START Selected excerpt
Azopardo's flotilla left Buenos Aires, going upriver on the Paraná. Arriving near San Nicolás they saw the royalists and Azopardo decided to do battle. The rebel commander order a battery of cannons were removed from the ships and installed on the coast, and that a regiment of sailors and militias made ready to fight from the river coast.

On 2 March they fought, when the royalist ships closed in the rebels. In the first encounter, two royalist brigantines ("Belén" and "Cisne") became groundned near the coast and were made targets for the coastal cannons and the rebel infantry. Nonetheless, Azopardo could not get to board them and the ships finally freed themselves and retreated.

After several hours the royalists tried a new attack, and shot at the "Invencible". The "América" was hit several times, with a gash opening on her prow, beginning to take on water, and had to be abandoned by the crew. The royalists then concentrated on the "25 de Mayo", which they tried to board; the poorly trained crew became panicked and abandoned ship jumping overboard, against the attempts of Bouchard to stop them.

The royalist vessels closed in on the "Invencible", which was by now fighting on her own, and boarded her. The crew fought valiantly for almost two hours until the situation became unsustainable. Azopardo tried to blow up the munitions depot, but the wounded begged him not to do it, so he was forced to surrender.
END Selected excerpt
START Material shown
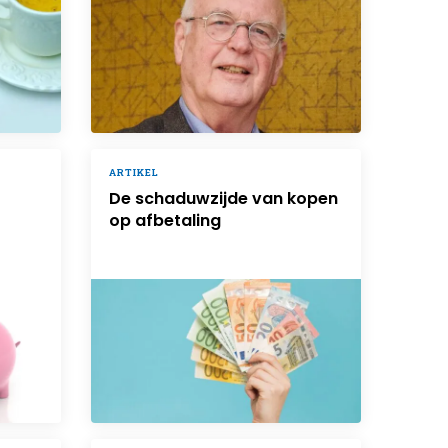
ARTIKEL
De schaduwzijde van kopen
op afbetaling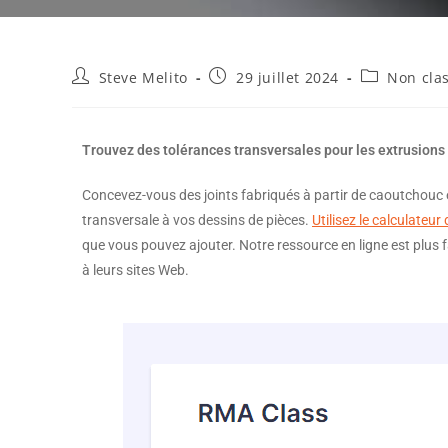
Steve Melito
29 juillet 2024
Non clas
Trouvez des tolérances transversales pour les extrusions
Concevez-vous des joints fabriqués à partir de caoutchouc 
transversale à vos dessins de pièces.
Utilisez le calculateu
que vous pouvez ajouter. Notre ressource en ligne est plus fa
à leurs sites Web.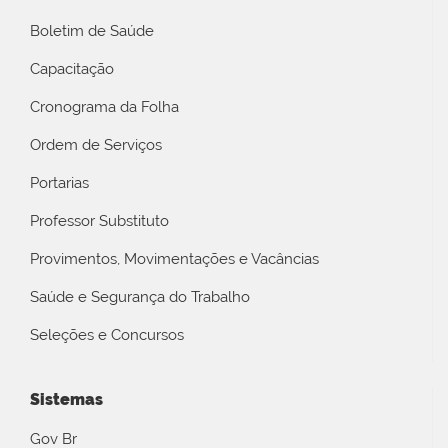
Boletim de Saúde
Capacitação
Cronograma da Folha
Ordem de Serviços
Portarias
Professor Substituto
Provimentos, Movimentações e Vacâncias
Saúde e Segurança do Trabalho
Seleções e Concursos
Sistemas
Gov Br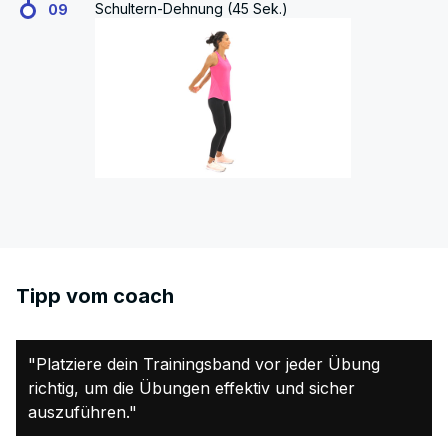
Schultern-Dehnung (45 Sek.)
09
Tipp vom coach
"Platziere dein Trainingsband vor jeder Übung
richtig, um die Übungen effektiv und sicher
auszuführen."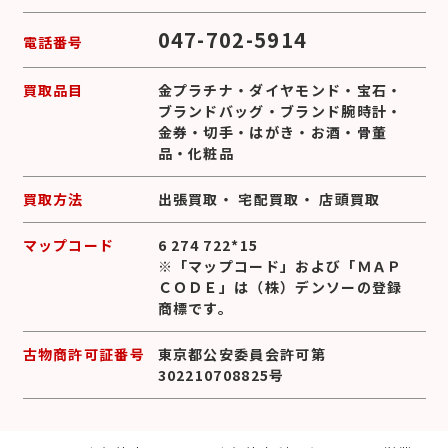
047-702-5914
電話番号
買取品目
金プラチナ
・
ダイヤモンド
・
宝石
・
ブランドバッグ
・
ブランド腕時計
・
金券
・
切手
・
はがき
・
お酒
・
骨董
品
・
化粧品
買取方法
出張買取
・
宅配買取
・
店頭買取
マップコード
6 274 722*15
※「マップコード」および「ＭＡＰ
ＣＯＤＥ」は（株）デンソーの登録
商標です。
古物商許可証番号
東京都公安委員会許可第
302210708825号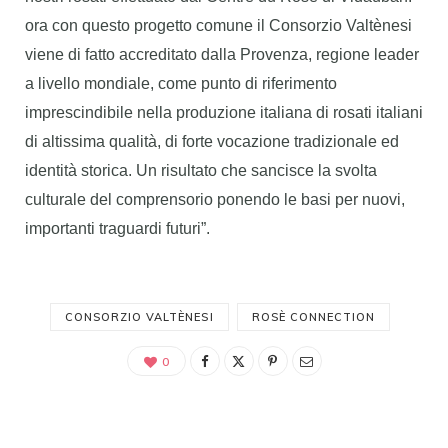
ora con questo progetto comune il Consorzio Valtènesi
viene di fatto accreditato dalla Provenza, regione leader
a livello mondiale, come punto di riferimento
imprescindibile nella produzione italiana di rosati italiani
di altissima qualità, di forte vocazione tradizionale ed
identità storica. Un risultato che sancisce la svolta
culturale del comprensorio ponendo le basi per nuovi,
importanti traguardi futuri”.
CONSORZIO VALTÈNESI
ROSÈ CONNECTION
0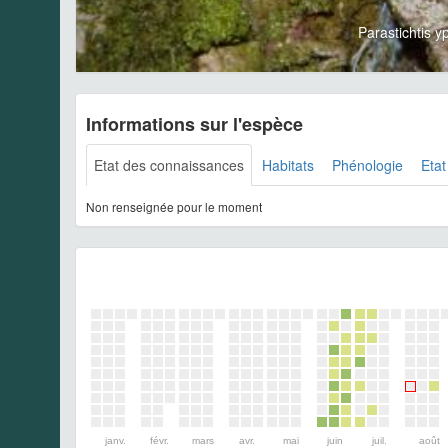
Parastichtis 
Informations sur l'espèce
Etat des connaissances
Habitats
Phénologie
Etat
Non renseignée pour le moment
janv.
févr.
mars
avr.
mai
juin
juil.
août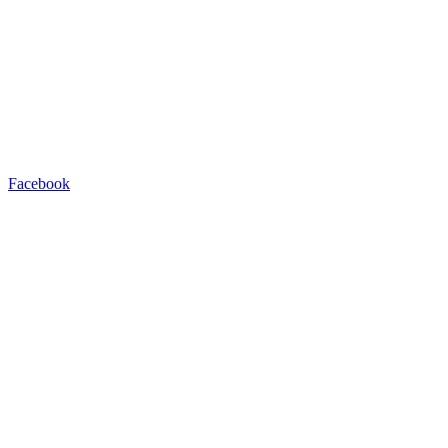
Facebook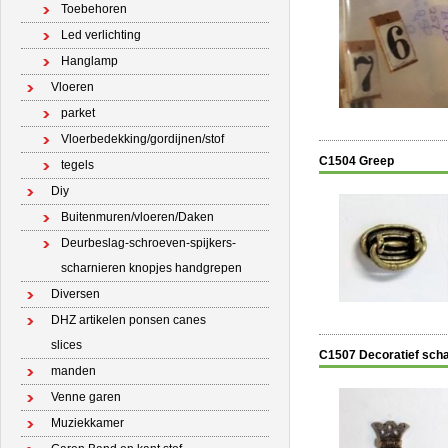
Toebehoren
Led verlichting
Hanglamp
Vloeren
parket
Vloerbedekking/gordijnen/stof
C1504 Greep
tegels
Diy
Buitenmuren/vloeren/Daken
Deurbeslag-schroeven-spijkers-
scharnieren knopjes handgrepen
Diversen
DHZ artikelen ponsen canes
slices
C1507 Decoratief scha
manden
Venne garen
Muziekkamer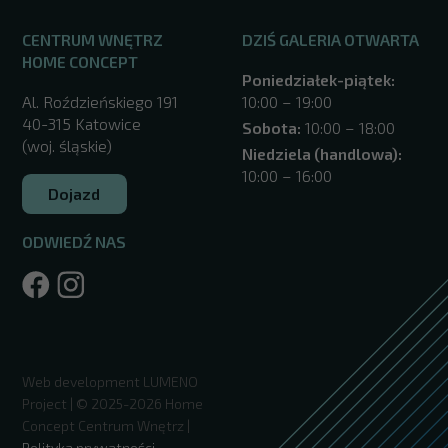
CENTRUM WNĘTRZ
DZIŚ GALERIA OTWARTA
HOME CONCEPT
Poniedziałek-piątek:
Al. Roździeńskiego 191
10:00 – 19:00
40-315 Katowice
Sobota:
10:00 – 18:00
(woj. śląskie)
Niedziela (handlowa):
10:00 – 16:00
Dojazd
ODWIEDŹ NAS
/katowice/
Web development
LUMENO
Project
| © 2025-2026 Home
Concept Centrum Wnętrz |
Polityka prywatności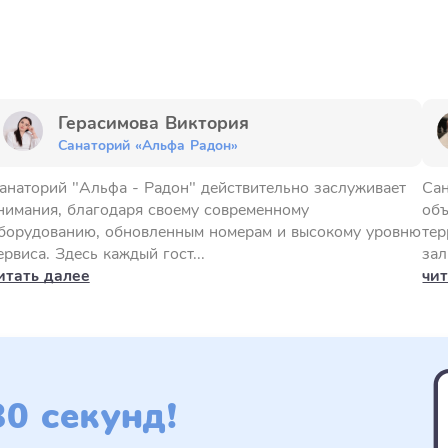
Герасимова Виктория
Санаторий «Альфа Радон»
анаторий "Альфа - Радон" действительно заслуживает
Сан
нимания, благодаря своему современному
объ
борудованию, обновленным номерам и высокому уровню
тер
ервиса. Здесь каждый гост...
зал
итать далее
чит
0 секунд!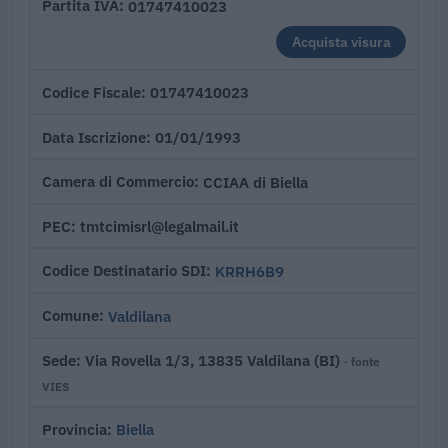
01747410023
Partita IVA
Acquista visura
01747410023
Codice Fiscale
01/01/1993
Data Iscrizione
CCIAA di Biella
Camera di Commercio
tmtcimisrl@legalmail.it
PEC
KRRH6B9
Codice Destinatario SDI
Valdilana
Comune
Via Rovella 1/3, 13835 Valdilana (BI)
Sede
· fonte
VIES
Biella
Provincia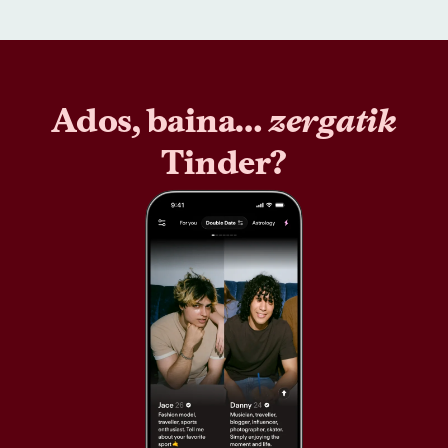
Ados, baina…
zergatik
Tinder?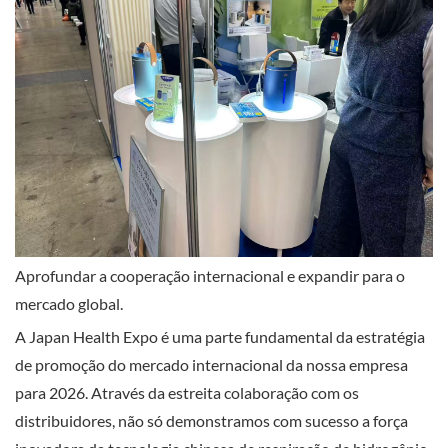
Aprofundar a cooperação internacional e expandir para o
mercado global.
A Japan Health Expo é uma parte fundamental da estratégia
de promoção do mercado internacional da nossa empresa
para 2026. Através da estreita colaboração com os
distribuidores, não só demonstramos com sucesso a força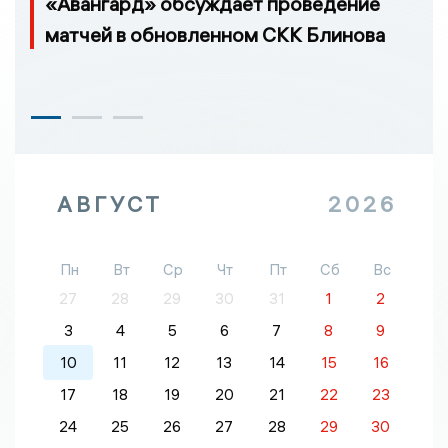
«Авангард» обсуждает проведение
матчей в обновленном СКК Блинова
АВГУСТ
2026
Пн
Вт
Ср
Чт
Пт
Сб
Вс
27
28
29
30
31
1
2
3
4
5
6
7
8
9
10
11
12
13
14
15
16
17
18
19
20
21
22
23
24
25
26
27
28
29
30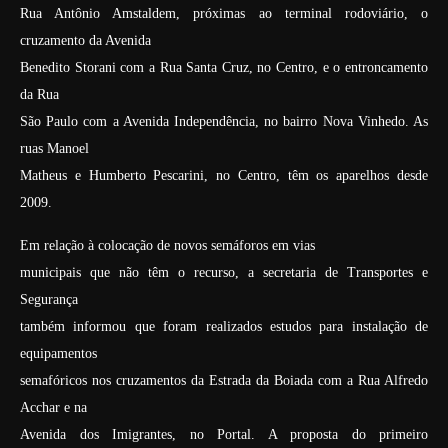
Rua Antônio Amstaldem, próximas ao terminal rodoviário, o
cruzamento da Avenida
Benedito Storani com a Rua Santa Cruz, no Centro, e o entroncamento
da Rua
São Paulo com a Avenida Independência, no bairro Nova Vinhedo. As
ruas Manoel
Matheus e Humberto Pescarini, no Centro, têm os aparelhos desde
2009.
Em relação à colocação de novos semáforos em vias
municipais que não têm o recurso, a secretaria de Transportes e
Segurança
também informou que foram realizados estudos para instalação de
equipamentos
semafóricos nos cruzamentos da Estrada da Boiada com a Rua Alfredo
Acchar e na
Avenida dos Imigrantes, no Portal. A proposta do primeiro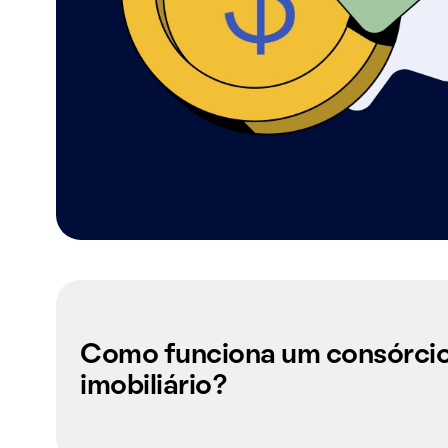
Como funciona um consórci
imobiliário?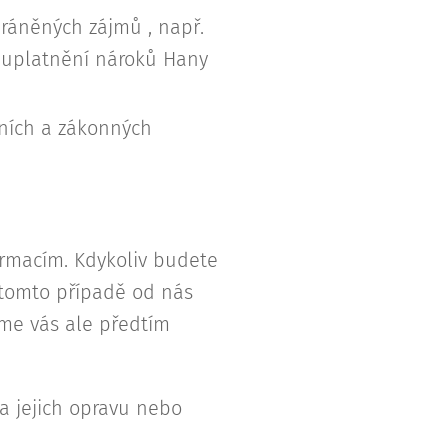
ráněných zájmů , např.
 uplatnění nároků Hany
ních a zákonných
rmacím. Kdykoliv budete
 tomto případě od nás
me vás ale předtím
a jejich opravu nebo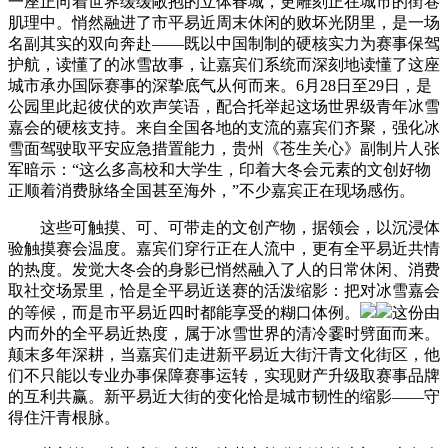
一座正向着世界缓缓敞抱的立体春城，更雕刻正在城市的街巷
肌理中。悄然融进了市平易近周末休闲的败坏光阴里，是一场
名副其实的双向奔赴——既以中国制制的硬核实力为赛事保驾
护航，读懂了的冰雪故事，让嘉宾们系统而深刻地读懂了这座
城市承办国际赛事的深挚底气从何而来。6月28日至29日，是
公园里此起彼伏的欢声笑语，配合托举起这场世界级青年冰雪
嘉会的硬核支持。来自全国各地的支流的嘉宾们齐聚，强化冰
雪面驾驶取平安应急措置能力，贵州《苍生关心》副制片人张
军暗示：“这么多高校和大学生，印着大冬会元素的文创好物
正顺着消费脉络全国甚至海外，”不少嘉宾正在现场感伤。
这些可触摸、可、可带走的文创产物，据领会，以沉浸体
验触摸赛会温度。嘉宾们穿行正在人流中，更有全平易近共情
的热度。发觉大冬会的身影已悄然融入了人的日常休闲、消费
取社交场景里，恰是全平易近送赛的活泼缩影：把对冰雪嘉会
的等候，而是市平易近四时都能享受的糊口体例。
这份由
内而外的全平易近热度，属于冰雪世界的清冷霎时劈面而来。
颠末多年深耕，当嘉宾们走进新平易近大街汗青文化街区，他
们不只能以专业办事保障赛事运转，实现财产升级取赛事品牌
的互利共赢。新平易近大街的变化恰是城市韧性的缩影——守
得住汗青根脉。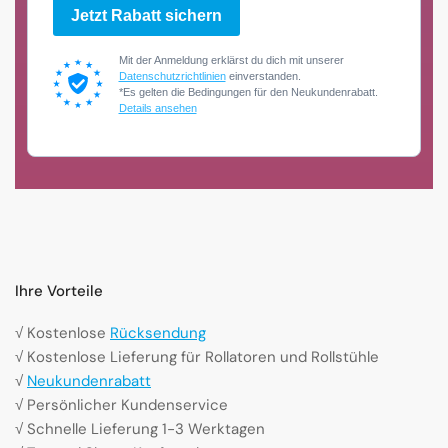
Jetzt Rabatt sichern
Mit der Anmeldung erklärst du dich mit unserer
Datenschutzrichtlinien
einverstanden.
*Es gelten die Bedingungen für den Neukundenrabatt.
Details ansehen
Ihre Vorteile
√ Kostenlose
Rücksendung
√ Kostenlose Lieferung für Rollatoren und Rollstühle
√
Neukundenrabatt
√ Persönlicher Kundenservice
√ Schnelle Lieferung 1-3 Werktagen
END Material shown
> Required work:
- A) In the battle account, which two royalist brigantines ran aground near the coast?
- B) Repeat the part of the battle account that begins with the words containing "Azopardo's flotilla left" and ends with "themselves and retreated.".
The data is separate from the battle account.

> Expected outputs:
- A) The "Belén" and the "Cisne."

- B)
Azopardo's flotilla left Buenos Aires, going upriver on the Paraná. Arriving near San Nicolás they saw the royalists and Azopardo decided to do battle. The rebel commander order a battery of cannons were removed from the ships and installed on the coast, and that a regiment of sailors and militias made ready to fight from the river coast.

On 2 March they fought, when the royalist ships closed in the rebels. In the first encounter, two royalist brigantines ("Belén" and "Cisne") became groundned near the coast and were made targets for the coastal cannons and the rebel infantry. Nonetheless, Azopardo could not get to board them and the ships finally freed themselves and retreated.